TESTO DEL DOCUMENTO -
——

Il 30 maggio 2026 presso il Castel del Monte di Andria, sarà presentato il libro “La filosofia della Dop economy” di Mauro Rosati, edito da Treccani.
Il giorno 30 maggio 2026 alle ore 10.45, presso il Castel del Monte di Andria, si terrà la presentazione del volume La filosofia della Dop economy di Mauro Rosati, edito da Treccani e realizzato in collaborazione con Fondazione Qualivita e Origin Italia.
Dialogheranno con l’autore alcuni rappresentanti del territorio, del settore agroalimentare e della filiera della Burrata di Andria IGP e il direttore del Consorzio di tutela Francesco Mennea.
Uno scambio sul valore delle Indicazioni Geografiche e del modello della Dop economy, insieme ai rappresentanti del territorio e ai produttori di una delle filiere più dinamiche del Sud Italia.
(*) programma in aggiornamento
PROGRAMMA
30 maggio 2026 – ore 10.45
Castel del Monte di Andria (BT)
Saluti
Matteo Sanguedolce – Presidente Consorzio Tutela Burrata di Andria IGP
Francesco Mennea – Direttore Consorzio Burrata di Andria IGP
Francesco Losito – Rappresentante delle imprese agricole CIA Agricoltori Italiani
Cesare Baldrighi – Presidente Origin Italia
Presentazione del libro
La filosofia della Dop economy
Mauro Rosati – Autore e Direttore Fondazione Qualivita e Origin Italia
Talk
Dott. Marco Lupo – Capo Dipartimento Ministero Agricoltura e Sovranità Alimentare
Grazia Di Bari – Consigliere co-firmataria Legge Regionale 22 febbraio 2024, n. 9 interventi per la diffusione della conoscenza, promozione, valorizzazione e tutela dei prodotti di eccellenza regionali relativi ai consorzi di tutela pugliesi
Clelia Altieri – Prof.ssa Università di Foggia – Dipartimento di Scienze Agrarie, Alimenti, Risorse Naturali
Salvatore Turturo – Presidente Unione Cuochi Regione Puglia
Conclusioni
Francesco Paolicelli – Assessore All’agricoltura della Regione Puglia
Modera Vincenzo Rutigliano – Giornalista de “Il Sole 24 Ore”

——

INSIEME DI RIGHE -
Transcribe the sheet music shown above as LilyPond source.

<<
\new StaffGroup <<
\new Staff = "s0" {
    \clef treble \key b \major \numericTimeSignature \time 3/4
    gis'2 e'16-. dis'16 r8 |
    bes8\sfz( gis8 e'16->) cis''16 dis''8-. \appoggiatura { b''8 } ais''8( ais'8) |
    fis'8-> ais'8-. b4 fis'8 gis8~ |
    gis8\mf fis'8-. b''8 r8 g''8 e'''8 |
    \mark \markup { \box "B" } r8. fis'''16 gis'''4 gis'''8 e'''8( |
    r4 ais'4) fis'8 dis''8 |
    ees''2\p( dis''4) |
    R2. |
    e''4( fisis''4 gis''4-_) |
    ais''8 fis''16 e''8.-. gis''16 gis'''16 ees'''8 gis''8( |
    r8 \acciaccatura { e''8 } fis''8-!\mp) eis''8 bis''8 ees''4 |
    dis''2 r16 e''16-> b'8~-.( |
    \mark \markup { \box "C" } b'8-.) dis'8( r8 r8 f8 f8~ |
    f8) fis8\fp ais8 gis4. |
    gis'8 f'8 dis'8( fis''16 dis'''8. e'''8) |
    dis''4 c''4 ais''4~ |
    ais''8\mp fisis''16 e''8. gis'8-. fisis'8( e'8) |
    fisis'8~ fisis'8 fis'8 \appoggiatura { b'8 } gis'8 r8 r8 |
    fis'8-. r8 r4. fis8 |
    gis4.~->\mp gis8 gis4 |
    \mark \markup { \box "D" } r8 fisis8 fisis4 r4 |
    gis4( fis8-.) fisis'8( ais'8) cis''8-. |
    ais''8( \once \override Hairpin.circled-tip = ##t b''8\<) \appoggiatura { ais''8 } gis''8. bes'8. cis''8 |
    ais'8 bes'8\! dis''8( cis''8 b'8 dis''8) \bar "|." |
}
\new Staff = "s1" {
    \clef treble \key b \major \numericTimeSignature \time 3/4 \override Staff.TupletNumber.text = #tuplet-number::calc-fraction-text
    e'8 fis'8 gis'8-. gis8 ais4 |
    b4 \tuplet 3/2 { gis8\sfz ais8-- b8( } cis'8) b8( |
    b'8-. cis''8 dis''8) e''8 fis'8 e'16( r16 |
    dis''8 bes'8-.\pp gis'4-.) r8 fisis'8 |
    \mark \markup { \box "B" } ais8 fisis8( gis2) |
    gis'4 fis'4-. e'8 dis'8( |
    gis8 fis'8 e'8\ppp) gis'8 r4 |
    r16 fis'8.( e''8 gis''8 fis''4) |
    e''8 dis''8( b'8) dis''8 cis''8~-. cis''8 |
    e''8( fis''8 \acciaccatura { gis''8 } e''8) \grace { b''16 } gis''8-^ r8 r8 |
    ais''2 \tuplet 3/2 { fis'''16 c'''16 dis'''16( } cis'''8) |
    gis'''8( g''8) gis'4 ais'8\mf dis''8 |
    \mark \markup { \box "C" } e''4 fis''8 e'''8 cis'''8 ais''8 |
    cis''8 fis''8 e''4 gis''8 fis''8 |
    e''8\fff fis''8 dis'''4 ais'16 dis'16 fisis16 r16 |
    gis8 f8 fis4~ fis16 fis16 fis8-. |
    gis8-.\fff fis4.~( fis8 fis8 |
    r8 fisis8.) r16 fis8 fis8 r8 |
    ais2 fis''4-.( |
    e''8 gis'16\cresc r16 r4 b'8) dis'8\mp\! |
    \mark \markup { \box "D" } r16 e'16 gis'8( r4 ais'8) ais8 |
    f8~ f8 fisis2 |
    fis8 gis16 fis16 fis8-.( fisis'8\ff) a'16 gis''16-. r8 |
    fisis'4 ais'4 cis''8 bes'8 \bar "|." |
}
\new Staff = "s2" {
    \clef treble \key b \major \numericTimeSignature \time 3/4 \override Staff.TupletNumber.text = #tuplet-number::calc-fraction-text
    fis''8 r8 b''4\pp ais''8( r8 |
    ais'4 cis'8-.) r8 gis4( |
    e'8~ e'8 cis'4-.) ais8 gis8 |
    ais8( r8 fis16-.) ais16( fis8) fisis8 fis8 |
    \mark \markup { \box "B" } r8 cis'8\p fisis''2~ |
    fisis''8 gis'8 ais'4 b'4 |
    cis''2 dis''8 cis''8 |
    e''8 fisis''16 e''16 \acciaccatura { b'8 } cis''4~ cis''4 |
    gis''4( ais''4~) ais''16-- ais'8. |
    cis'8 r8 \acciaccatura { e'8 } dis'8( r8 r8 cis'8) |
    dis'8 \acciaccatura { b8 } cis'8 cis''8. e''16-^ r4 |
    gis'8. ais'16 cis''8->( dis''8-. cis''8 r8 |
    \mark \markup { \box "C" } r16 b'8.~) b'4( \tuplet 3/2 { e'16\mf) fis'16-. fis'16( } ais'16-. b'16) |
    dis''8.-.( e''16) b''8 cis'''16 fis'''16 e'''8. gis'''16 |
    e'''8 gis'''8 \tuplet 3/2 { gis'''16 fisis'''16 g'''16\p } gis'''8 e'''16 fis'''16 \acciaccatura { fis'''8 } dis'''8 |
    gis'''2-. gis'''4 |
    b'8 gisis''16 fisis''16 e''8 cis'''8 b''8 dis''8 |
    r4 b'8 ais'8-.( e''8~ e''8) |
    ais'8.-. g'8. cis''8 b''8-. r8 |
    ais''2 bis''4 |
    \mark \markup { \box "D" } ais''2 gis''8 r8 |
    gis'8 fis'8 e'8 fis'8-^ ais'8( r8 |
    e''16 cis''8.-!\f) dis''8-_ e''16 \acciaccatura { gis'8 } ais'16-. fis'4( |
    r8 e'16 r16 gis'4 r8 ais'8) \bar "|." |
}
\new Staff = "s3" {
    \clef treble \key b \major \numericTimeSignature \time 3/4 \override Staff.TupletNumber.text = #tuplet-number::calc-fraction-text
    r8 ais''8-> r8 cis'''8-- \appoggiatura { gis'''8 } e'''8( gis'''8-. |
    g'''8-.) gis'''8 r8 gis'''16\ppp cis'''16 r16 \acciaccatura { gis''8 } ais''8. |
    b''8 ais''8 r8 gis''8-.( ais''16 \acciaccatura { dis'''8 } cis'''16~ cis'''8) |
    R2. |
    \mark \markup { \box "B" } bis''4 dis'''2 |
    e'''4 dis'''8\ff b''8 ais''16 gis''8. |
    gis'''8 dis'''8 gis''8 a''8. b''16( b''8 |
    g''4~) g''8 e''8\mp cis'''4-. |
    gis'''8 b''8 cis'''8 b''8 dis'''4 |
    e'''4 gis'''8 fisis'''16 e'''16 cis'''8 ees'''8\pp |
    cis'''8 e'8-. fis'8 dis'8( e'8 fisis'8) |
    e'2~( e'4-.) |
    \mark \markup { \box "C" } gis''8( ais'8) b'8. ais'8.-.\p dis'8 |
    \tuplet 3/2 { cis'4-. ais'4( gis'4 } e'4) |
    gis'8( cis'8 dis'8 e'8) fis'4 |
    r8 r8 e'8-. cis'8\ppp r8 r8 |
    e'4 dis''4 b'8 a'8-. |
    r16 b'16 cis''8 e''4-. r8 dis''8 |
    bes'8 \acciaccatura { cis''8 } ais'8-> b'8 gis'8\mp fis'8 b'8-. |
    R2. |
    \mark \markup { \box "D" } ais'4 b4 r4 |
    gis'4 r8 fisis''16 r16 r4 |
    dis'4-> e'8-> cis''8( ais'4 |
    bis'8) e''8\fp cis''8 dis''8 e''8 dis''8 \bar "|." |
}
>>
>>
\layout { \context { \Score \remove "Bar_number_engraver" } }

——

CONSEGNA - Ricopia il testo del documento cominciando dalle parole "Il 30 maggio" e fermandoti dopo "e Origin Italia.".

SOLUZIONE -
Il 30 maggio 2026 presso il Castel del Monte di Andria, sarà presentato il libro “La filosofia della Dop economy” di Mauro Rosati, edito da Treccani.
Il giorno 30 maggio 2026 alle ore 10.45, presso il Castel del Monte di Andria, si terrà la presentazione del volume La filosofia della Dop economy di Mauro Rosati, edito da Treccani e realizzato in collaborazione con Fondazione Qualivita e Origin Italia.